Ik geloof wel in monogamie, maar niet in dat je nooit meer ondersteboven zal staan van verliefdheid. Als je een levenspartner kiest, kies je ervoor om het leven samen aan te kunnen: dus ook ziekte, verlies, irritaties… Het is belangrijk dat Veere de liefde voor Janna niet consumeert. Zodra dingen normaliseren, zijn ze ook minder interessant. Veere is een beetje verslaafd aan haar bijna filmische narratief van Janna. Maar zodra ze thuiskomt en met Krzys op de bank zit te knuffelen is alles normaal. Ik denk dat dat monogamie is, hoewel het niet conventioneel is. Ik geloof trouwens niet in heteroseksualiteit, die eenduidigheid.
Waar zie je voor je dat lezers je boek lezen?
Ik heb wel een paar foto’s van mensen gehad: een van mijn zusje in Noorwegen in de bergen, een van iemand in een hangmat. Of in bed. Het is toch ook wel intiem, iemands dagboek lezen.
Je kunt poëzie altijd lezen, ook als je ziek bent of erdoorheen zit
Houd je zelf een dagboek bij?
Ik wil mensen uitnodigen om niet elke dag een dagboek te moeten schrijven. Misschien moet het woord ‘dagboek’ veranderen, ik heb ook wel eens een nachtboek bijgehouden, of een weekboek, notitieboek. Schrijf gewoon wat je wil, maar dateer het. Veere schrijft dromen op, dat is iets wat ik ook doe, al meer dan 25 jaar. Mijn dromen zijn in mijn eigen dagboek blauw aangegeven, de rest van de tekst zwart. Ik lees mijn dagboek eigenlijk nooit terug, maar mijn dromen wel.
Welk boek ligt naast je bed?
Twee extreem verschillende dingen. Dit: North Star van Hammond Innes, over een zeilend visserschip dat in een storm terechtkomt. Vreselijk spannend, ruige zeeën, maar geen hoogdravende literatuur. Dit zijn mijn doktersromannetjes. En To Bed With Grand Music van Marghanita Laski, wat ik nodig heb voor de roman die Veere aan het schrijven is. Het boek is al bijna tachtig jaar oud, vroege vrouwelijke queer fiction.
Welk feministisch boek of essay moet iedereen lezen?

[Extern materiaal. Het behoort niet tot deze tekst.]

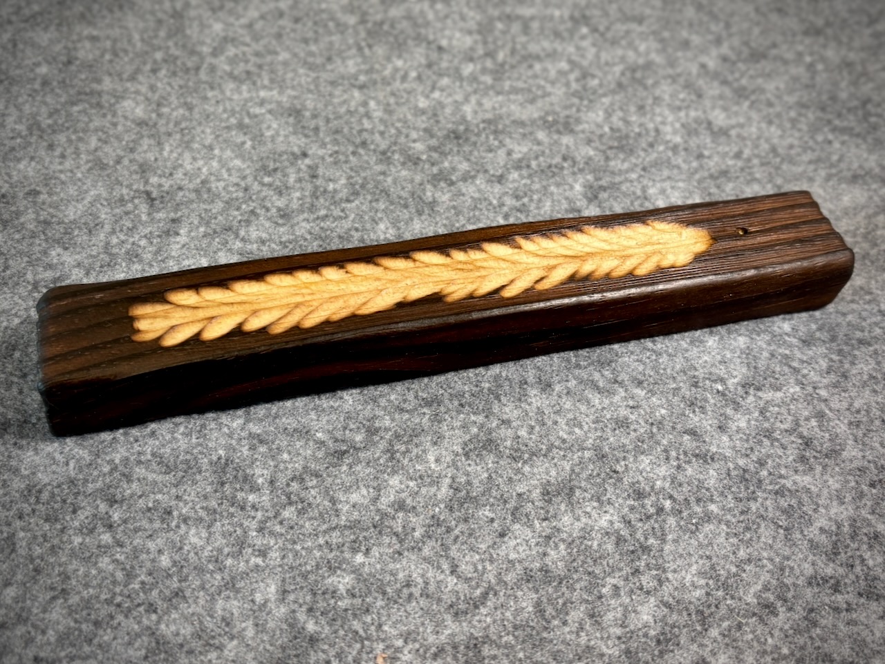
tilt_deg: -46.0
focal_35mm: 26
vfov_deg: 53.1
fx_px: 665
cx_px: 442
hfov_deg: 67.3
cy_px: 332
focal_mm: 5.96
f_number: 1.6
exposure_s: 1/60
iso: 125
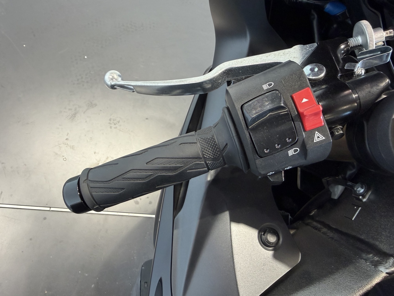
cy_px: 148
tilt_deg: -64.8
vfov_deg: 54.9
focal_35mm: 25
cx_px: 197
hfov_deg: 69.4
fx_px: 285
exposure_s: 1/121
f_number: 2.2
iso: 250
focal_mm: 2.22
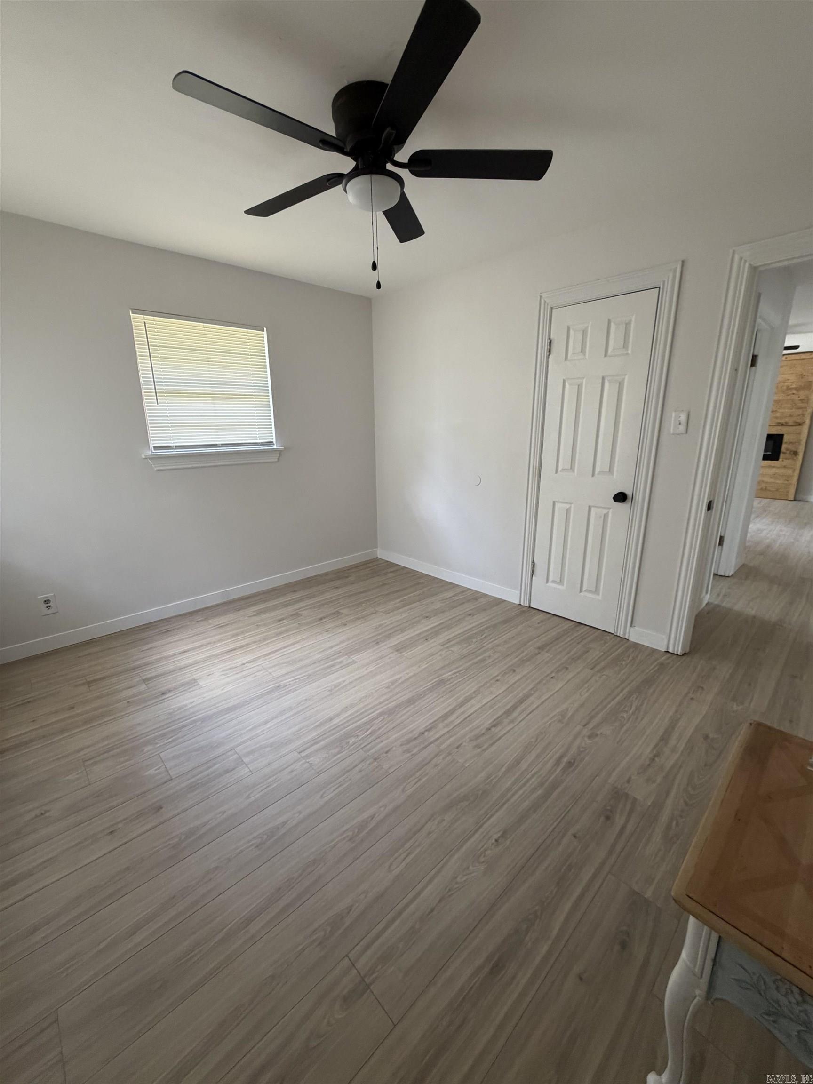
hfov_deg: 85.7
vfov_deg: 102.1
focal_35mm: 14
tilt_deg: -14.1
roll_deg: +1.2
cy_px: 542
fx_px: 438
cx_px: 406
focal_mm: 2.22
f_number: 2.2
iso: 320
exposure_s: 1/91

Iets wat wij recent hebben gepubliceerd is Schijnfeminisme van Sam Mills. Ik merk dat Nederland nog niet helemaal toe is aan dit soort debatten. Het biedt geen duidelijke oplossing, maar een perspectief dat je bewustzijn kan verruimen.

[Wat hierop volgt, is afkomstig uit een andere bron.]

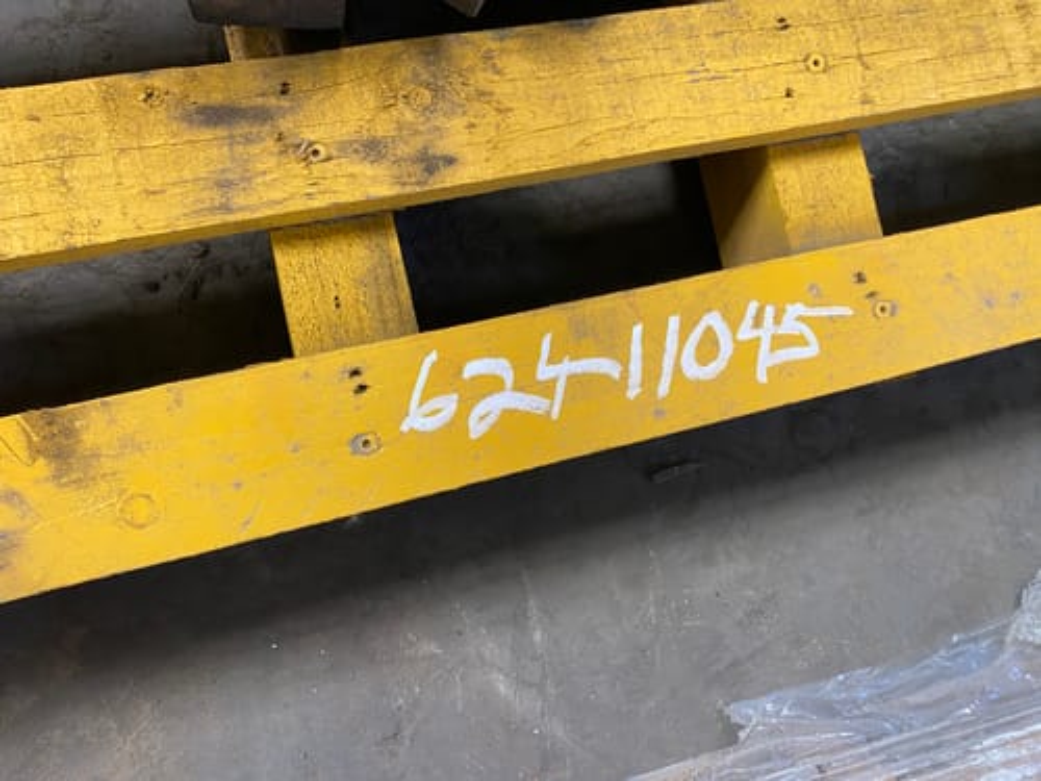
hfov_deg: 67.3
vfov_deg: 53.1
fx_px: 782
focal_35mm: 26
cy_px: 390
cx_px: 520
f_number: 1.8
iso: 125
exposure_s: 1/60
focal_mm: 4.25
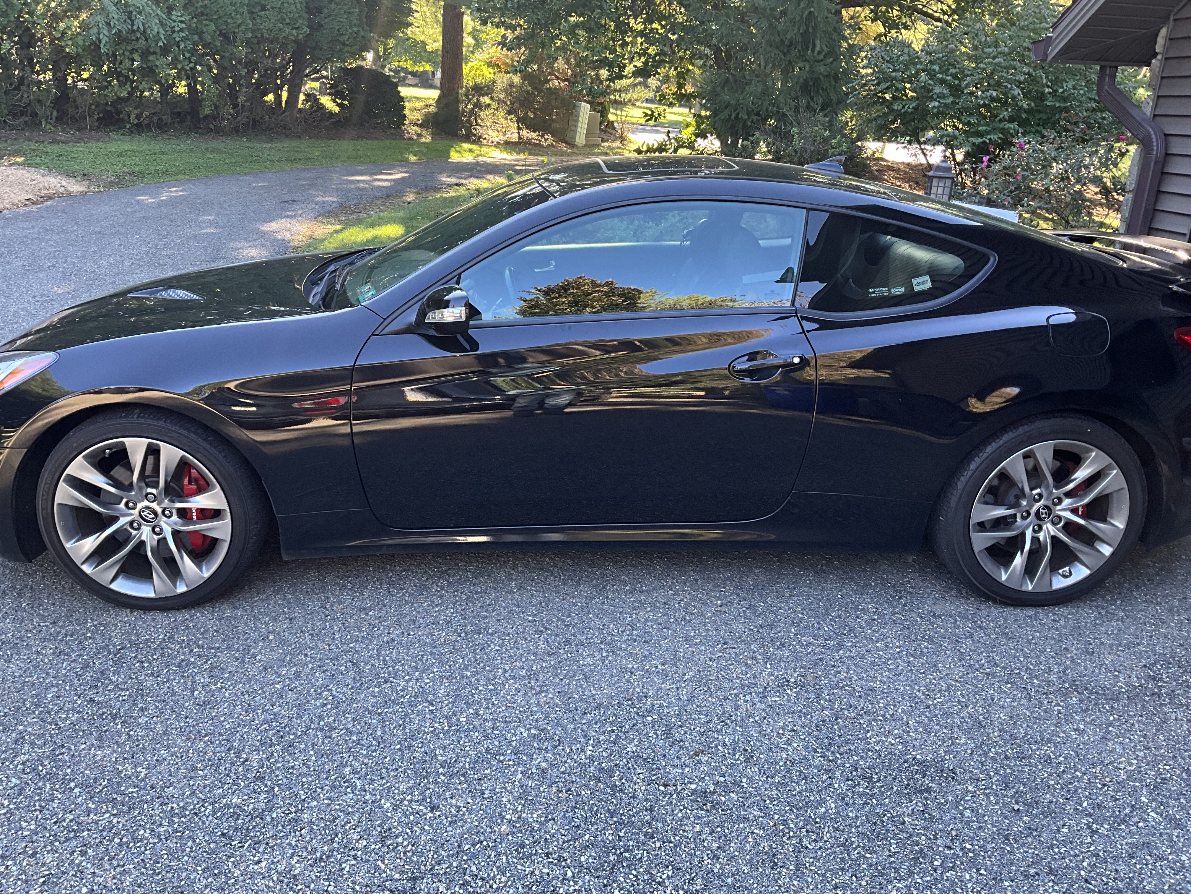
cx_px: 596
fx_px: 998
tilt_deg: -19.4
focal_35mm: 29
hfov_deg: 61.7
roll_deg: -2.9
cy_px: 447
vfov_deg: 48.2
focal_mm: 3
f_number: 1.8
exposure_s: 1/122
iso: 50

Wat is deze maand je meest beluisterde artiest of album?
Ik ben een vinyl-fan. Ik luister het meest naar volksmuziek en klassiek. Deze zomer ga ik naar Tiree, een klein Schots folkfestival. Mijn meest geluisterde artiesten afgelopen week zijn Rura en Lankum, en Beethoven natuurlijk.
In welke stad in Europa zou je wonen als het niet Amsterdam was?

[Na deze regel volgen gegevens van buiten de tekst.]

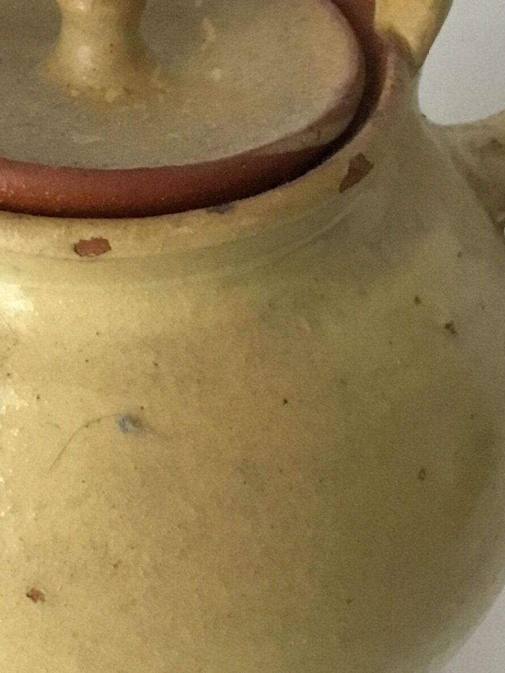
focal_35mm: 85
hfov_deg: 17.2
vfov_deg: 22.9
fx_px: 1653
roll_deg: +3.1
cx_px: 87
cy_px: 238
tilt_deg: -36.3
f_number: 2.4
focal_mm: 3.3
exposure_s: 1/25
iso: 200
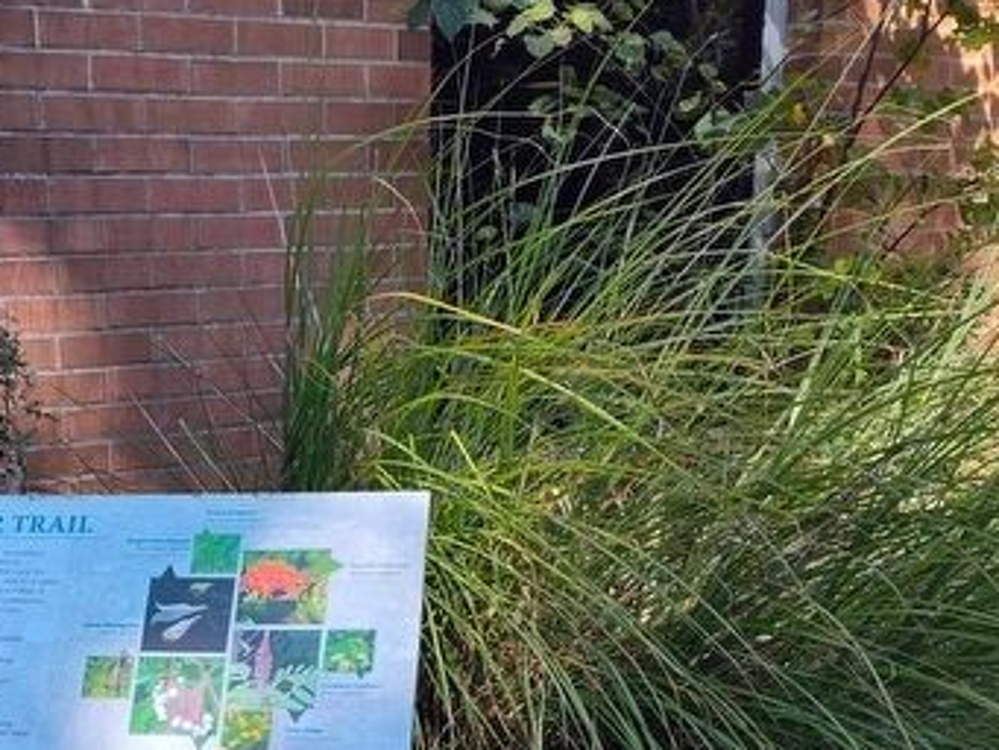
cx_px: 214
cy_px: 817
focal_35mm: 54
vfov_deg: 25.2
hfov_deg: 34.5
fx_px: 1559
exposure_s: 1/476
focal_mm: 5.56
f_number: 1.8
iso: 100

Mag het ook een dorp zijn? Ik denk Whitby. In Whitby ben je zo op zee, in het landschap en in Schotland. En het heeft iets gothic, de Dracula-verhalen komen ervandaan. Dit weet bijna niemand maar ik ben erg fan van vampierverhalen.
Welke schrijver is naar jouw idee het meest overschat?
Zal ik maar een dooie noemen? Anders krijg ik nog ruzie. Virginia Woolf. Ik vind haar een sterke denker, maar als schrijver pakt ze mij niet helemaal.
Welke schrijver is het meest onderschat?
Natalia Ginzburg, hoewel zij nu wel ontdekt is. Ook veel Oost-Europese literatuur is onderschat.
Poëzie of proza?
Poëzie. Je kunt poëzie altijd lezen, ook als je ziek bent of erdoorheen zit.
Virginia Woolf of Audre Lorde?
Lorde dus.
T.S. Eliot of Christopher Reid?
O! Christopher is een goede vriend van mij. Maar ik ga toch voor Eliot, I know Christopher will agree with me.
Marlowe of Shakespeare?
Shakespeare. Ik lees elke zondag Shakespeare met een boekenclub van Britse vrienden.